## PROVIDED PASSAGE

Think Mohamed Bouazizi, the Tunisian man who set himself alight and sparked a regional revolution across half a dozen Arab countries. Or Gandhi’s salt march that eventually toppled the world’s greatest colonial power. Or that teacher in high school whose bit of inspiration set students down a different path. Or, think of Buckminster Fuller…

Buckminster Fuller (aka Guinea-pig B) lived his life to be a trim-tab. Heck he even had it printed on his gravestone! Bucky was a designer, author, and futurist and there’s lots of info on the web describing who he was and what his life was like (if you don’t know much about him definitely check out here, here, or here. He was an amazing man with much more to say than I can do justice to in this short post).

Here’s how Bucky described life as a “trim-tab” in the February 1972 issue of Playboy Magazine:

queen_marySomething hit me very hard once, thinking about what one little man could do. Think of the Queen Mary—the whole ship goes by and then comes the rudder. And there's a tiny thing at the edge of the rudder called a trim tab.

It's a miniature rudder. Just moving the little trim tab builds a low pressure that pulls the rudder around. Takes almost no effort at all. So I said that the little individual can be a trim-tab. Society thinks it's going right by you, that it's left you altogether. But if you're doing dynamic things mentally, the fact is that you can just put your foot out like that and the whole big ship of state is going to go. So I said, call me Trim-Tab.

## PROVIDED DATA
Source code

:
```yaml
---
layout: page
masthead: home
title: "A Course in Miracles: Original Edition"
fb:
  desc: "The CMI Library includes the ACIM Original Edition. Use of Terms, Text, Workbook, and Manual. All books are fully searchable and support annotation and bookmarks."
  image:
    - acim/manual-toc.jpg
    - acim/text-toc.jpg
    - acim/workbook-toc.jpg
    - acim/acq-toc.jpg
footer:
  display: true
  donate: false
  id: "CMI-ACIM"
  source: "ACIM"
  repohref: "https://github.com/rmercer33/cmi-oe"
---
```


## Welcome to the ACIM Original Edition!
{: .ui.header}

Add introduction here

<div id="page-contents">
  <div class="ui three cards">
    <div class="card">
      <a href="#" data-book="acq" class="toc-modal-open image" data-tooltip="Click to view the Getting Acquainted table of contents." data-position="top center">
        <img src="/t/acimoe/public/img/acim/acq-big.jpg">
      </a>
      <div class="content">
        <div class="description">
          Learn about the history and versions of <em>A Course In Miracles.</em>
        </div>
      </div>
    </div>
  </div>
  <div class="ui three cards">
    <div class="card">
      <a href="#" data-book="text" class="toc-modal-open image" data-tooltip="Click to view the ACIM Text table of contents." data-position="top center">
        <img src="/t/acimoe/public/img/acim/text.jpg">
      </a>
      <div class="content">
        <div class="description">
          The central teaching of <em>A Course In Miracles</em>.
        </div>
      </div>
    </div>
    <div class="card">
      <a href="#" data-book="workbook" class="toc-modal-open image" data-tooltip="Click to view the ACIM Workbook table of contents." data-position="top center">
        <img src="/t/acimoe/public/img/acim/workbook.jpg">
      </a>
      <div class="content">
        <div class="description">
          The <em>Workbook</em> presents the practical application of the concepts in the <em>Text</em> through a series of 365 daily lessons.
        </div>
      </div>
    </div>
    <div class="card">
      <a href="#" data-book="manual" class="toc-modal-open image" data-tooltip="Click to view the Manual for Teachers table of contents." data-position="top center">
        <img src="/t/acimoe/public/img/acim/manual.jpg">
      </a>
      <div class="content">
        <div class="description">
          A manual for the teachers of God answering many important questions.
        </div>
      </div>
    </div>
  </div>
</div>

## WHAT IS EXPECTED
Reproduce the trim-tab passage from "queen_marySomething hit me" up to and including "call me Trim-Tab.", substituting "steering fin" for every occurrence of "rudder".

## WRITTEN SOLUTION
queen_marySomething hit me very hard once, thinking about what one little man could do. Think of the Queen Mary—the whole ship goes by and then comes the steering fin. And there's a tiny thing at the edge of the steering fin called a trim tab.

It's a miniature steering fin. Just moving the little trim tab builds a low pressure that pulls the steering fin around. Takes almost no effort at all. So I said that the little individual can be a trim-tab. Society thinks it's going right by you, that it's left you altogether. But if you're doing dynamic things mentally, the fact is that you can just put your foot out like that and the whole big ship of state is going to go. So I said, call me Trim-Tab.